The Ctity of Cheyenne, Wyo., owes its existence to the construction of the Union Pacific railway — a technological marvel of the 19th century. The Cheyenne Board of Public Utilities (CBOPU) continues that tradition of investigating new technologies, including an advanced fuel cell that uses sewer gases to generate electricity for the benefit of its customers.

The city’s first water system was developed in the 1870s, pumping water from Crow Creek to supply the railroad and provide water for fire protection. It soon expanded to supply homes and businesses.

Through the early 1900s, the city grew into an important military center and cattle town. To meet increased water demands, Cheyenne constructed a series of reservoirs, a water treatment plant, a storage tank and connecting pipelines. The reservoirs, tank and even some of the pipes are still in use today.

During the Dust Bowl years of the 1930s, the city constructed a series of wells to augment the Crow Creek water supply. In 1943 it established the Board of Public Utilities to manage and control both the water and sewer systems.
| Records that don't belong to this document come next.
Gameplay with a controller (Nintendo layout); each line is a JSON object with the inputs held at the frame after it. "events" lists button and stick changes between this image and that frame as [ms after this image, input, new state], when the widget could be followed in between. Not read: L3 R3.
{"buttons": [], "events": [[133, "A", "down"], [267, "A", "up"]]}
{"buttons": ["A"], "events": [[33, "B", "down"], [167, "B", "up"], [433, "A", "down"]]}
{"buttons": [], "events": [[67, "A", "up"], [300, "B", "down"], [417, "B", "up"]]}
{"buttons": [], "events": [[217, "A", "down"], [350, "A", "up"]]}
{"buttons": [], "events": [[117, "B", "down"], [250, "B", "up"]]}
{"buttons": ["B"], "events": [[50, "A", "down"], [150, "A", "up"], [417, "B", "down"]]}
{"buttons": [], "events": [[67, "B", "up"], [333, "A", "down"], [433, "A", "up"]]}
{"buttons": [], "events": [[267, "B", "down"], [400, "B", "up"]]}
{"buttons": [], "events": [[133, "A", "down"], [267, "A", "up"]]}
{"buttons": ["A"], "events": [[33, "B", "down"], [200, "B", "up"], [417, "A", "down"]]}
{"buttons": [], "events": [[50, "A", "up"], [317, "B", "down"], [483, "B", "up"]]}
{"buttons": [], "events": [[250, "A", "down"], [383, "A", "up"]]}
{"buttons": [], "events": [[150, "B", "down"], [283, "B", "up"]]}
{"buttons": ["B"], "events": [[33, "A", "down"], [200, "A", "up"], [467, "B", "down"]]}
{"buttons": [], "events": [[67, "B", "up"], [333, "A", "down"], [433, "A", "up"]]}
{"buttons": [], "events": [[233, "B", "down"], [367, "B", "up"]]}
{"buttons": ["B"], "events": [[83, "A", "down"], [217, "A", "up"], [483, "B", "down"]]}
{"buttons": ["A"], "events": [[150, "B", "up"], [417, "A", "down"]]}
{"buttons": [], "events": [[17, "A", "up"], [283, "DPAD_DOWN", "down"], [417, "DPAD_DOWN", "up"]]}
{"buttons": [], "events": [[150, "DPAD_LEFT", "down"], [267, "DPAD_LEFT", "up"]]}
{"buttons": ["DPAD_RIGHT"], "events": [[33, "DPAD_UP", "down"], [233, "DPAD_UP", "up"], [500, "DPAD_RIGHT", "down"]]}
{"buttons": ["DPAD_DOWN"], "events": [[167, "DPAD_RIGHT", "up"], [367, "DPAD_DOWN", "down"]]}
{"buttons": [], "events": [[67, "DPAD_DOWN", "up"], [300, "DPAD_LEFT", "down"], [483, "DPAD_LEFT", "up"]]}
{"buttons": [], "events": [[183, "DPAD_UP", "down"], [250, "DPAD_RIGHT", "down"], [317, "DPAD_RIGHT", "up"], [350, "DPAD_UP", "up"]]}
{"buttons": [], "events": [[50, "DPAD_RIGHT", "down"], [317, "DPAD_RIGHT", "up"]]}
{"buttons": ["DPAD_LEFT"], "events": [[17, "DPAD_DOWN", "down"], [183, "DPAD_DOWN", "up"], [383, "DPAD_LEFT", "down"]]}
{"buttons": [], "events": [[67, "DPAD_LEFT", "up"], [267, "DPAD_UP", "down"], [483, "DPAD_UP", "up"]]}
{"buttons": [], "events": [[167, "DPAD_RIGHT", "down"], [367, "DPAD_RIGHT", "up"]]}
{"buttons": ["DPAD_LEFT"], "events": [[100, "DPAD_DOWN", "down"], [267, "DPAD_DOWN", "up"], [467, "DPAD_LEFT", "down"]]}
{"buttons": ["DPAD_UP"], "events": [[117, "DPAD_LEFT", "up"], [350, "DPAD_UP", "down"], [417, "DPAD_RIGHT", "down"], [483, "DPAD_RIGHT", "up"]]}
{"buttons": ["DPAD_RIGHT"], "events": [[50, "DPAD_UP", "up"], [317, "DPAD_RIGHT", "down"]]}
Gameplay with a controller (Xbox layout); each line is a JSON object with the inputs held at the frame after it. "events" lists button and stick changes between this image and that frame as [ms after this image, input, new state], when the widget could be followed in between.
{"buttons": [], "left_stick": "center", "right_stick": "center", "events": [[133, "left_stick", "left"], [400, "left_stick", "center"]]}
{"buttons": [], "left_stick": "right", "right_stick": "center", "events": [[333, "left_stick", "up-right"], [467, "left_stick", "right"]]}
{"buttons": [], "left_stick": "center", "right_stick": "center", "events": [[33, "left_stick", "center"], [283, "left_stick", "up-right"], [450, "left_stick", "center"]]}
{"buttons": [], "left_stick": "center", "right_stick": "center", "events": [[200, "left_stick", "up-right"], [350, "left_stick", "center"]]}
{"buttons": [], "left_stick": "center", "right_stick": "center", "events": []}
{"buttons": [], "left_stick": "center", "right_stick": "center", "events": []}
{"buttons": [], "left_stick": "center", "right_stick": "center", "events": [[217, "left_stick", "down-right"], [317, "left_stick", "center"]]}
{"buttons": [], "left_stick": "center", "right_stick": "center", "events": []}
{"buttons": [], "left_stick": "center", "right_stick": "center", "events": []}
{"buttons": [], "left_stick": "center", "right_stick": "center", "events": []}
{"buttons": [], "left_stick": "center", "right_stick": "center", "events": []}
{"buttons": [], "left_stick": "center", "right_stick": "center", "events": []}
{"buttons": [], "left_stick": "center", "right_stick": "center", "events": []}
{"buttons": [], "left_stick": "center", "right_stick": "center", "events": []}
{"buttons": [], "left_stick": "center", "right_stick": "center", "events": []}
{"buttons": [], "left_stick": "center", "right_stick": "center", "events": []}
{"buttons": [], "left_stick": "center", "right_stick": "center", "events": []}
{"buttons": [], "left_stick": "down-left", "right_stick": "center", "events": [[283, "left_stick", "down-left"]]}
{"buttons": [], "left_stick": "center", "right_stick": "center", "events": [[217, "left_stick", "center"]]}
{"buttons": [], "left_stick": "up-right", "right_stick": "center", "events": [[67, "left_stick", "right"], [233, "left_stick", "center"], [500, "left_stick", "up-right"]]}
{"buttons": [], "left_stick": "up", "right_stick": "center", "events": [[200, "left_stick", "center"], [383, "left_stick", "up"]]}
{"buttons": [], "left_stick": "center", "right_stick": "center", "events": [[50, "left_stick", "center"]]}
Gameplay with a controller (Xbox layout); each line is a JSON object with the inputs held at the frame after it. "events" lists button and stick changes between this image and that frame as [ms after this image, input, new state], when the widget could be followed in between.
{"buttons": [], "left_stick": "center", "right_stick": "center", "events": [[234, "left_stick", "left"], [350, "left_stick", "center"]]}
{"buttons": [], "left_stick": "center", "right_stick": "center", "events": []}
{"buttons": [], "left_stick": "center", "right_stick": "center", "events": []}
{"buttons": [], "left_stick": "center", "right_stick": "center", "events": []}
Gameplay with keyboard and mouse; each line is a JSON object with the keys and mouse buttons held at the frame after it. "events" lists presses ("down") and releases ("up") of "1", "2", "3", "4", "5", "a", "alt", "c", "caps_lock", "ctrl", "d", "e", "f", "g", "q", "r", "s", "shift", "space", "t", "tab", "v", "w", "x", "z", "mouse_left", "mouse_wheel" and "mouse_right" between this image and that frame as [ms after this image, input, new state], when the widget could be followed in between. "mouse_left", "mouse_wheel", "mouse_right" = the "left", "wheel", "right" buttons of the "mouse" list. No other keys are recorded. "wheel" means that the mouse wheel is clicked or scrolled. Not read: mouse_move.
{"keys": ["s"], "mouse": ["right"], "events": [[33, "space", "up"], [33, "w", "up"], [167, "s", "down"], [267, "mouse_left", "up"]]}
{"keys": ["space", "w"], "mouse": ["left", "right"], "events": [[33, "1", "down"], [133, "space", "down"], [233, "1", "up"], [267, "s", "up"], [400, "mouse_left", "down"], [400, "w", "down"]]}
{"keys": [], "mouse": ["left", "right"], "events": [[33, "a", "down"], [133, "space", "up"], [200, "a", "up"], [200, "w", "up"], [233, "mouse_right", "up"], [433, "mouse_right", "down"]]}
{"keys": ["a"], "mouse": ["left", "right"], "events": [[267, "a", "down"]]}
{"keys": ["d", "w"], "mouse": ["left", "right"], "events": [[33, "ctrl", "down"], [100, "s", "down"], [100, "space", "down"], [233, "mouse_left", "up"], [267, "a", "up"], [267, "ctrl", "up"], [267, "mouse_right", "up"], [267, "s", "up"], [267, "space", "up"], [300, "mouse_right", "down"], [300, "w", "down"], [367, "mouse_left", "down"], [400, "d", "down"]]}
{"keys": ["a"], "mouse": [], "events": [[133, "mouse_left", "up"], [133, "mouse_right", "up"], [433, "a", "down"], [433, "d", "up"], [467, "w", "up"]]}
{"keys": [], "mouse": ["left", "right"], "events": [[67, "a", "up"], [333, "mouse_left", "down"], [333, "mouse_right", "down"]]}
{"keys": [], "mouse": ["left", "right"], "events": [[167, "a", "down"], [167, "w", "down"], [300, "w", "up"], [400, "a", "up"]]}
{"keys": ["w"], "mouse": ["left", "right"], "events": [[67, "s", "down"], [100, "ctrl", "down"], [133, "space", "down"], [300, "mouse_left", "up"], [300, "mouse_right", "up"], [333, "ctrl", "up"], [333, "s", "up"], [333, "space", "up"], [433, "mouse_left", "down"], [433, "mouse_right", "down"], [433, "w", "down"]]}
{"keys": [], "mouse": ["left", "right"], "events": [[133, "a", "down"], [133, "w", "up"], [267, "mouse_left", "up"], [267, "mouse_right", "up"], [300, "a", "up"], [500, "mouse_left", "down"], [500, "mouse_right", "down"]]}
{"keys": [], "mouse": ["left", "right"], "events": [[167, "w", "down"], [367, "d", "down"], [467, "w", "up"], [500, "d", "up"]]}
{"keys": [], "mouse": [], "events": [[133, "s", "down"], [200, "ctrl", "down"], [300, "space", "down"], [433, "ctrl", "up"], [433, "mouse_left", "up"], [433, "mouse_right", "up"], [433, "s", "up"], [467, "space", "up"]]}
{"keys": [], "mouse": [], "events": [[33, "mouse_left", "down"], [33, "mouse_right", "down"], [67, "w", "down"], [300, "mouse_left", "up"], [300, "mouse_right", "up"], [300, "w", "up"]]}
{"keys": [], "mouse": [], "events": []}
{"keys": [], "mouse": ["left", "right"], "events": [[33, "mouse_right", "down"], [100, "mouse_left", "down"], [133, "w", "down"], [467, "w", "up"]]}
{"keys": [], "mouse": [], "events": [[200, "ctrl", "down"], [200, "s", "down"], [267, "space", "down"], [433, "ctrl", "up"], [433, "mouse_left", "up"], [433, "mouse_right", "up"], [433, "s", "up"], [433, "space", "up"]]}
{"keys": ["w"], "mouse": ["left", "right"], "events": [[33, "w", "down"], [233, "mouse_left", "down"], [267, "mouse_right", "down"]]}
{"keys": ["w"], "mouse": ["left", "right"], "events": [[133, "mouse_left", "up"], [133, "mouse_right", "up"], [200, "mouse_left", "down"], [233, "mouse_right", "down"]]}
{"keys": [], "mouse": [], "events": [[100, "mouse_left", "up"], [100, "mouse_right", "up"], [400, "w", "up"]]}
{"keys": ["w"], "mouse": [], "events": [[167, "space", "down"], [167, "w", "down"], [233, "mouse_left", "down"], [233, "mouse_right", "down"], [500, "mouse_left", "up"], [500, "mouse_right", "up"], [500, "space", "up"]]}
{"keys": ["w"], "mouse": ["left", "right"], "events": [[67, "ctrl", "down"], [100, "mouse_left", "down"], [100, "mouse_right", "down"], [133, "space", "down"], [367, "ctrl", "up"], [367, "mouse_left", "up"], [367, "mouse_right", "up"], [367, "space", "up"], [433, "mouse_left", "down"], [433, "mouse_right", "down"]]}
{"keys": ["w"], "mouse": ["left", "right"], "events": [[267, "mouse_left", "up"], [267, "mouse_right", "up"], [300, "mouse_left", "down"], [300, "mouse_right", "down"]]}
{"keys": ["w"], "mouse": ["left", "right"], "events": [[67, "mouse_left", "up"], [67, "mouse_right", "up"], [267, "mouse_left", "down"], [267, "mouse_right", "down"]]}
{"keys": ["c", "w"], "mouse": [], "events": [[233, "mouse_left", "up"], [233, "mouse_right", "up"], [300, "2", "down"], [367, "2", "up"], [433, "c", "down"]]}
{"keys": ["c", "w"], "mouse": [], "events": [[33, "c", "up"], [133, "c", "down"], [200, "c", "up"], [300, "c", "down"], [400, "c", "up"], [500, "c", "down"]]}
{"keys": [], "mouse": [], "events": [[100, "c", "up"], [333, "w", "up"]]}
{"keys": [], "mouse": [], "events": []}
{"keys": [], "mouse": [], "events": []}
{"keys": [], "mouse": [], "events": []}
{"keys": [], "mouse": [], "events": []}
Its first major project: construction of a wastewater treatment plant.

An expanding system

Now a city of almost 75,000, Cheyenne has developed a water system that comprises nine reservoirs and crosses three mountain ranges — the Continental Divide, the North Platte River Basin and the Laramie River Basin. About 250 miles of raw water mains (34 percent ductile iron, 29 percent cast iron and 33 percent PVC) collect and transport water to and from reservoirs. A newly constructed water treatment plant can treat up to 32 million gpd and distribute it through 466 miles of potable water mains. About 328 miles of sewer mains, primarily vitrified clay and PVC, collect wastewater and deliver it to two water reclamation facilities. Another 14 miles of reclaimed water mains deliver recycled water to parks and sports fields.

“As with most water and wastewater systems, ours are in good condition with numerous mains that have exceeded their design life and continue to function,” says Frank Strong, P.E., operations and maintenance manager, CBOPU. “For example, 29 percent of the water system is more than 50 years old. But we’re performing reasonably well with an average of 9.2 water main breaks and 10.8 sewer main backups per 100 miles of collections system in the last five years. Typically, pipe failure in Cheyenne is the result of cracks due to the age of the material or pockets of corrosive soil. We have a large variety of soil types in the area, so we require test holes and geotechnical reports on all new installations.”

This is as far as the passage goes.